Modus Pelecehan Seksual Guru Besar UGM Terhadap 15 Mahasiswa Kini Telah Dipecat
Berita Baru, Jakarta – Kasus pelecehan seksual di ranah pendidikan kembali ramai diperbincangkan. Pasalnya kasus ini melibatkan seorang Guru Besar dari Fakultas Farmasi Universitas Gadjah Mada (UGM) Profesor Edy Meiyanto.
Peristiwa pelecehan seksual tersebut terjadi pada tahun 2023, namun Satuan Tugas Pencegahan dan Penanganan Kekerasan Seksual (PPKS) UGM pertama kali menerima laporan pada 2024 dan terus bertambah. Dilansir dari Tempo.com, sejumlah 15 mahasiswa membuat laporan pelecehan seksual dan kekerasan verbal. Total kasus yang dilaporkan korban ada 33 kejadian.
Dalam kesehariannya, Guru Besar tersebut sering menjadi penceramah di masjid. Ia melancarkan beberapa modus seperti cek tekanan darah atau bimbingan skripsi agar bisa memijat tangan, memegang rambut, wajah, bahkan mencium pipi mahasiswa di rumahnya.
Saat ini, Edy Meiyanto telah dipecat dari profesinya sebagai dosen melalui Keputusan Rektor Nomor 95/UN.1P/KPT/HUKOR/2025, dan sedang dalam proses pencopotan status PNS. Pemecatan tersebut karena terbukti bersalah melanggar kode etik dosen dan Pasal 3 Peraturan Rektor UGM Nomor 1 Tahun 2023 tentang Pencegahan dan Penanganan Kekerasan Seksual di UGM.
Hal tersebut mendapat respons baik dari para korban karena mereka tidak ingin ada korban yang bertambah lagi. Selain itu para alumni Fakultas farmasi juga menyambut baik pemecatan tersebut dan sebagian mengunggah pemberitaan media massa di akun sosial media. “Kami merasa kuat karena banyak dukungan dari luar UGM dan ramai,” tulisnya.
UGM mengambil langkah dengan membentuk tim pemeriksa terhadap status kepegawaian Edy. Sekretaris UGM Andi Sandi Antonius menyebutkan bahwa pembentukan tim pemeriksa berdasarkan surat keputusan rektor. Tim beranggotakan dekan Fakultas Farmasi, direktorat sumber daya manusia, dan satuan pengawas internal.
Pendamping dan korban kini mempertanyakan independensi tim dari Fakultas Farmasi karena semuanya beranggotakan pejabat internal UGM. Korban berharap tim pemeriksa dapat bekerja secara independen dan tidak melibatkan kepentingan lain-lain dalam menjalankan pemeriksaan.

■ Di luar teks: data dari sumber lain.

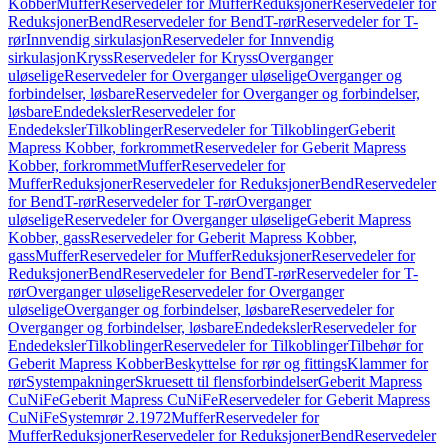
Kobber
Muffer
Reservedeler for Muffer
Reduksjoner
Reservedeler for
Reduksjoner
Bend
Reservedeler for Bend
T-rør
Reservedeler for T-
rør
Innvendig sirkulasjon
Reservedeler for Innvendig
sirkulasjon
Kryss
Reservedeler for Kryss
Overganger
uløselige
Reservedeler for Overganger uløselige
Overganger og
forbindelser, løsbare
Reservedeler for Overganger og forbindelser,
løsbare
Endedeksler
Reservedeler for
Endedeksler
Tilkoblinger
Reservedeler for Tilkoblinger
Geberit
Mapress Kobber, forkrommet
Reservedeler for Geberit Mapress
Kobber, forkrommet
Muffer
Reservedeler for
Muffer
Reduksjoner
Reservedeler for Reduksjoner
Bend
Reservedeler
for Bend
T-rør
Reservedeler for T-rør
Overganger
uløselige
Reservedeler for Overganger uløselige
Geberit Mapress
Kobber, gass
Reservedeler for Geberit Mapress Kobber,
gass
Muffer
Reservedeler for Muffer
Reduksjoner
Reservedeler for
Reduksjoner
Bend
Reservedeler for Bend
T-rør
Reservedeler for T-
rør
Overganger uløselige
Reservedeler for Overganger
uløselige
Overganger og forbindelser, løsbare
Reservedeler for
Overganger og forbindelser, løsbare
Endedeksler
Reservedeler for
Endedeksler
Tilkoblinger
Reservedeler for Tilkoblinger
Tilbehør for
Geberit Mapress Kobber
Beskyttelse for rør og fittings
Klammer for
rør
Systempakninger
Skruesett til flensforbindelser
Geberit Mapress
CuNiFe
Geberit Mapress CuNiFe
Reservedeler for Geberit Mapress
CuNiFe
Systemrør 2.1972
Muffer
Reservedeler for
Muffer
Reduksjoner
Reservedeler for Reduksjoner
Bend
Reservedeler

“Jangan sampai anggota tim yang ditunjuk merugikan korban. Perlu ada transparansi susunan anggota tim kepada korban,” kata perempuan itu kepada Tempo, Kamis, 10 April 2025.
Inspektur Jenderal Kemendiktisaintek, Chatarina Muliana Girsang mengatakan kementerian telah menugaskan UGM untuk membentuk tim pemeriksa yang beranggotakan atasan guru besar Fakultas Farmasi Edy Meiyanto.
“Yang penting perlu dipastikan independensi tim oleh pimpinan UGM,” kata Chatarina.